Usually, the motoring public, tired of delays and detours, is anxious for disruptive road construction projects to be completed. But on the SR 840 project around Nashville, Tenn., it’s hard to imagine any motorist as eager to see the end as the Tennessee Department of Transportation (TDOT) and the contractors working on the project.
It’s been a long time coming. Planning for the project began back in 1986, as part of the state’s Better Roads Program to provide economic growth by improving access to communities in central Tennessee. However, work came to a halt in 2003 due to environmental issues and didn’t resume for several years.
When completed, this brand new four-lane roadway will loop around Nashville to the south, linking I-40 between Dickson and Lebanon, with connections to Interstates 65 and 24. The 78-mi. city bypass is intended to alleviate congestion due to growth in the area and should spur economic development. As Kelly Garrett, TDOT project manager, explained, “This is much further out than the 440 loop just outside the city.”
Of the 78 mi. encompassed by this new route, 60 mi. are currently open to traffic, with approximately 18 mi. remaining under construction in Williamson County. Work on the portion of SR 840 from SR 100 to SR 46 (Pinewood Road) began in July 2007, while the other project, which stretches from Leipers Creek Road to State Route 6 (US 31/Columbia Pike), began in early 2009. The contract for the final portion was awarded in February 2010.
Completely state-funded, the project uses no federal funds.
“That’s why it’s taking so long,” Garrett said.
But other issues also have slowed work on the project.
One, Two, Three, Four
The goal is for the entire route to be completed and open to traffic by December 2012. However, as Tim Crunk, construction manager with Nashville-based Gresham Smith and Partners, explained, this project was divided into four sections, awarded in three contracts, each with separate time lines and bonuses for early completion.
The contract for sections one and two from Leipers Creek Road to Columbia Pike (SR 6) was let to bid in December 2008. Bell & Associates LP is the prime, with a winning bid of $87,360,841.47.
Steve Stewart, construction manager with Gresham Smith and Partners, said work on this 8-mi. (12.8 km) portion is 39 percent complete and includes grading, drainage and construction of bridges and retaining walls. Running the numbers, he counted 24 bridges, 22 box culverts and box bridges, 15,850 ft. (4,831 m) of storm drain, 6,000 lineal ft. (1,828 m) of new stream location (5,000 ft. [1,524 m] of which is complete), 1500 ft. (457 m) of water line (90 percent of which is complete), 34,000 trees and shrubs to be planted and 6 million cu. yds. (4,587, 329 cu m) of dirt – including 600,000 of borrow and the rest relocated from onsite. Additional work includes replacing gas lines and relocating TVA transmission lines. The estimated completion date is Dec. 31, 2011.
“To speed the process,” Crunk added, “the state included a $3 million ’no-excuse’ bonus for early completion.”
The paving contract is expected to be let in late 2011.

■ ■ ■ ■

(Set task): In the article on the SR 840 project, in what year did planning for the project begin? The listing that comes next is separate material with no connection to the article on the SR 840 project.

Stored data
■ ■ ■ ■

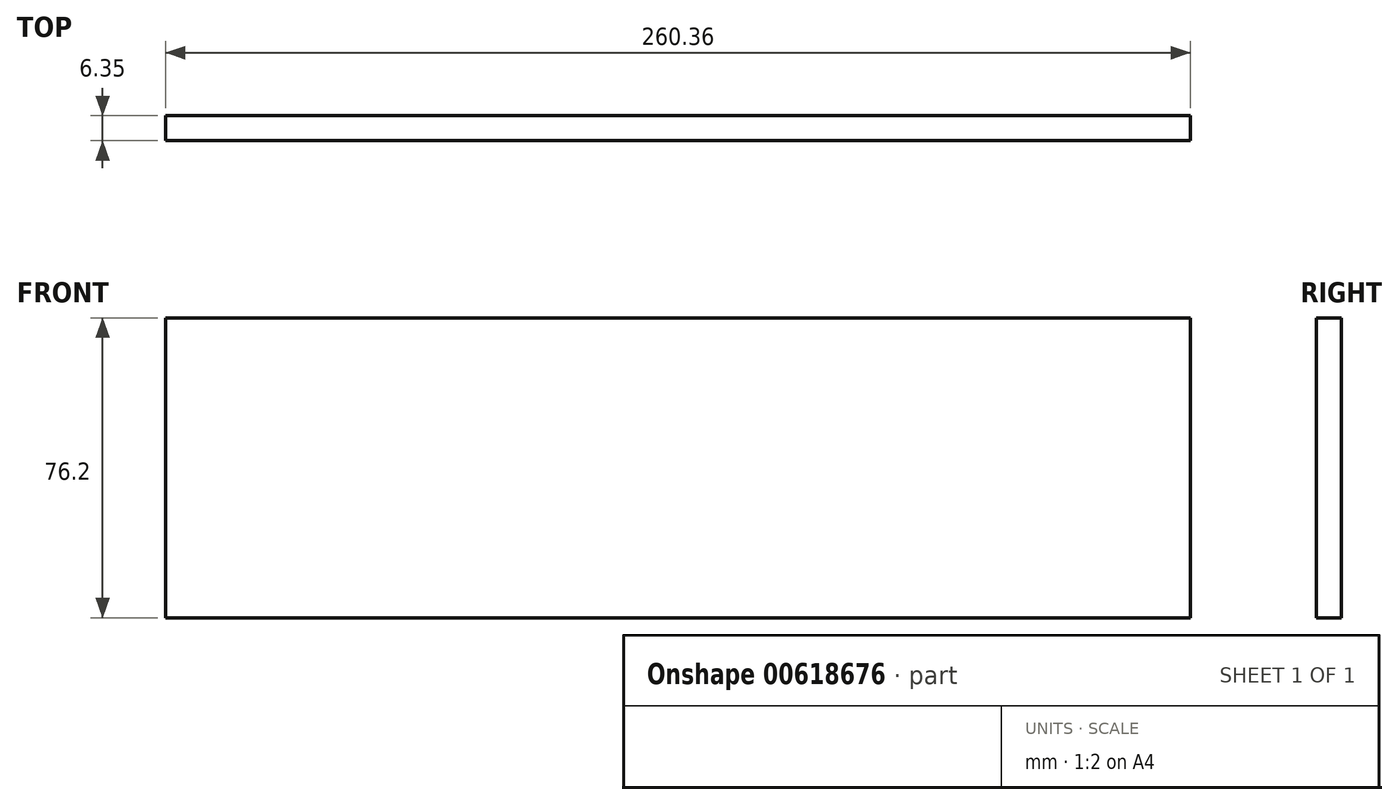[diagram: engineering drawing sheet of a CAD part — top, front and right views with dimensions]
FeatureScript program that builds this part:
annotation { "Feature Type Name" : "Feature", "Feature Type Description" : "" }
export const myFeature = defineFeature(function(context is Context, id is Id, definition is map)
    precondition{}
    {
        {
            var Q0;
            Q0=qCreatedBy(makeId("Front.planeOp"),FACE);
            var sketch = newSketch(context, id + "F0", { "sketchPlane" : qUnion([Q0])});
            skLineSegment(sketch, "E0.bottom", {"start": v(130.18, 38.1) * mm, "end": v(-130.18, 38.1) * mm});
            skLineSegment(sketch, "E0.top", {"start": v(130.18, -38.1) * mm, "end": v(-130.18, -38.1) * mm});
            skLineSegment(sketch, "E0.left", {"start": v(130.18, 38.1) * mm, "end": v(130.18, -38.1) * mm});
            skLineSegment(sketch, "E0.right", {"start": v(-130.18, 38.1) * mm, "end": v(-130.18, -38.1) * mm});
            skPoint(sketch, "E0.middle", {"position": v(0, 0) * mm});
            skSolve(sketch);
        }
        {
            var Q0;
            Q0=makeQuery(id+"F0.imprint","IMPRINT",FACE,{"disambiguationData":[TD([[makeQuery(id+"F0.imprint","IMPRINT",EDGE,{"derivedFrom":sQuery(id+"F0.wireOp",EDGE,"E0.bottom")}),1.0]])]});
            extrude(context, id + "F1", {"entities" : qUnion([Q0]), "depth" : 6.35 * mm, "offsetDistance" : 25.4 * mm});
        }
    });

■ ■ ■ ■

(Exercise response): 1986